- **Задания**:
A - Ответьте по отрывку о евангельской любви:
(i) Какой Христос назвал Свою заповедь о любви?
(ii) Какой была заповедь о любви к ближнему, стоявшая в Ветхом Завете рядом с заповедью о преданности Богу?
(iii) Какие три понятия названы существенными для Евангелия?
B - Пожалуйста, процитируйте без изменений строки записей от той, что содержит «Q: How many green», до конца записей, включая обе границы.

- **Данный отрывок**:
По этим своим свойствам – абсолютности и действительности евангельская любовь -настолько отличается от ветхозаветной, что Христос назвал Свою заповедь о любви новою. Ветхий Завет требовал от человека безграничной любви к Богу, но это было внешним требованием, в котором выражалась объективная надмирность Бога, Его бесконечное превосходство над человеком, и которое могло реализоваться в условиях социального строя. Для ветхого завета равно характеристично и то, что всецелая преданность единому Богу облекалась в форму внешней заповеди, и то, что безграничность преданности единому Богу не могла соответственно проявиться в социальном благе, но имела рядом с собою другую заповедь о национально ограниченной любви к ближнему. Ветхозаветная любовь была человеческою преданностью Богу и человеческою привязанностью к ближнему, но она не была божественною любовью человека к человеку и миру.
Евангельская любовь представляется в освещении богосыновнего самосознания явлением порядка не природно-исторического, не человечески-земного, а божественно-духовного. Для Евангелия существенно понятие нового откровения, новой жизни, нового творения730. Богосыновнее откровение, независимо от количества его носителей, сынов Божиих, образует в мировой истории новое течение, решительно не совпадающее с природно-общественным развитием. С первым проблеском богосыновнего самосознания, с первым ощущением безграничной любви открылась наряду с естественно-историческим порядком, новая сила в мировой системе.

- **Предоставленные записи**:
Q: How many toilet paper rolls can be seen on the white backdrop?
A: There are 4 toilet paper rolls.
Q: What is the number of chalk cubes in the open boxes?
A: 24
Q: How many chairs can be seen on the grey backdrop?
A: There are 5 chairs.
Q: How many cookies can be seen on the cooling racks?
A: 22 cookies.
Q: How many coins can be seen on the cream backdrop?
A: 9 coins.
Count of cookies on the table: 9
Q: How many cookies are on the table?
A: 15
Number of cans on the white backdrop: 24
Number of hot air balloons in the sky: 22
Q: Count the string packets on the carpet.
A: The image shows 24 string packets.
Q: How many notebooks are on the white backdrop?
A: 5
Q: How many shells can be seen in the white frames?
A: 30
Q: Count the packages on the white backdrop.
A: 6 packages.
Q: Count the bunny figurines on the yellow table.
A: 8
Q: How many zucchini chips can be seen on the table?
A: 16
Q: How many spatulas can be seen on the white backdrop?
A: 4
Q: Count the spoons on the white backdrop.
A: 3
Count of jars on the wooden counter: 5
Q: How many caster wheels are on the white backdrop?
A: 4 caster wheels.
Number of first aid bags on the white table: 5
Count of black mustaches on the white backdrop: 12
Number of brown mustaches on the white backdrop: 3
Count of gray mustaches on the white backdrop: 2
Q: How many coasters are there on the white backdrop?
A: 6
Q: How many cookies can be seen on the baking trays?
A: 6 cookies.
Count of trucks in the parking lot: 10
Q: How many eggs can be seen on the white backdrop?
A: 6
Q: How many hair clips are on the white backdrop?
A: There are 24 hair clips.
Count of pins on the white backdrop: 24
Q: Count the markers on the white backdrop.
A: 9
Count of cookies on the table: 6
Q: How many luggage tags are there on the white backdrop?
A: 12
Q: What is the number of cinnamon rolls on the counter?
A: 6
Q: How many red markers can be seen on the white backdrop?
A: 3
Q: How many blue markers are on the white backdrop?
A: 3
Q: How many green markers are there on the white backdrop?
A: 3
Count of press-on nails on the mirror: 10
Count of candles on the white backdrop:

- **Ответы**:
A -
(i) Новою.
(ii) Заповедью о национально ограниченной любви к ближнему.
(iii) Новое откровение, новая жизнь и новое творение.

B -
Q: How many green markers are there on the white backdrop?
A: 3
Count of press-on nails on the mirror: 10
Count of candles on the white backdrop:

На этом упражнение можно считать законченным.